Academy Award-winning actor Morgan Freeman believes race relations within the United States are worse now than they were before President Barack Obama entered the White House. And he had no problem telling Piers Morgan of CNN just what he believed was the driving force behind the worsening relations: The tea party movement.
“Made it worse. Made it worse,” Freeman stated in answer to Piers Morgan’s question of whether or not the election of Obama had helped in eradicating racism. “Look at the — look — the tea partiers — who are controlling the Republican Party, their stated policy, publicly stated, is to do whatever it takes to see to it that Obama only serves one term. What’s — what does that — what underlines that? Screw the country. We’re going to do whatever we need to do to get this black man — we can — we’re going to do whatever we can to get this black man out of here.”
When Piers Morgan asked if he was “unnerved by the traction” that the tea party has gained as a political entity, Freeman admitted he was.
“Well,” he said when asked to explain, “it just shows the weak, dark underside of America. We’re supposed to be better than that. We really are. That’s why all those people were in tears when Obama was elected president. Look at what we are. Look at how — this is America. You know? And then it just sort of started turning, because these people surfaced, like stirring up muddy water.”

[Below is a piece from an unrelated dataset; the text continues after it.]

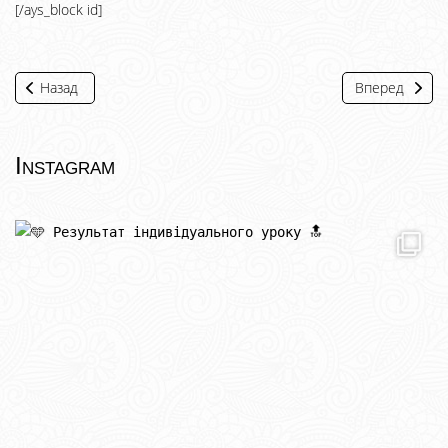
[/ays_block id]
Назад
Вперед
Instagram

President Obama has had a tough time getting bipartisan support for anything he has proposed since taking office in January 2009. And it is difficult to look beyond Senate minority leader Mitch McConnell’s statement made shortly after Obama’s election that the primary purpose of the GOP would be to ensure that Obama’s presidency was kept to four years — a statement that some point to as evidence that Republicans were willing to do anything, including produce intentional government gridlock, to make Obama more unelectable.
Some, like Freeman, maintain that is a product of the underlying racism within the GOP and generated through the tea party movement, which has considerable political leverage in the current political scheme of things.

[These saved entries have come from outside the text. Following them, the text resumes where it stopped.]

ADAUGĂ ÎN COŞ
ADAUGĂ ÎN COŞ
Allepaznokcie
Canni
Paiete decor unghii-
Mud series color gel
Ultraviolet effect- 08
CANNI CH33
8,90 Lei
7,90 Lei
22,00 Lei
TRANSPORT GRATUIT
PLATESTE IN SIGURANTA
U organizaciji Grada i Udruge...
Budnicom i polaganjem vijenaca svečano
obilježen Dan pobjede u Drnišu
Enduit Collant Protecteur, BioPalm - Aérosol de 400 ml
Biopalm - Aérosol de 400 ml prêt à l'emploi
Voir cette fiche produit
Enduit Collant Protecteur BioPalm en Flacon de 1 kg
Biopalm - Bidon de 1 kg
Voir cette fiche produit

Undoubtedly, Freeman is correct that there is an element of racism involved in the tea party movement. However, the depths of its influence on the movement is unknown. It is also undoubtedly true that there are elements within the large grass roots movement that do not see race as an issue and only see the political side when they oppose President Obama and his policies.
But is it “a racist thing”? The possibility exists. Not seeing the dark spots on a black panther does not mean they do not exist, nor does it obviate the fact that what one is observing is a leopard.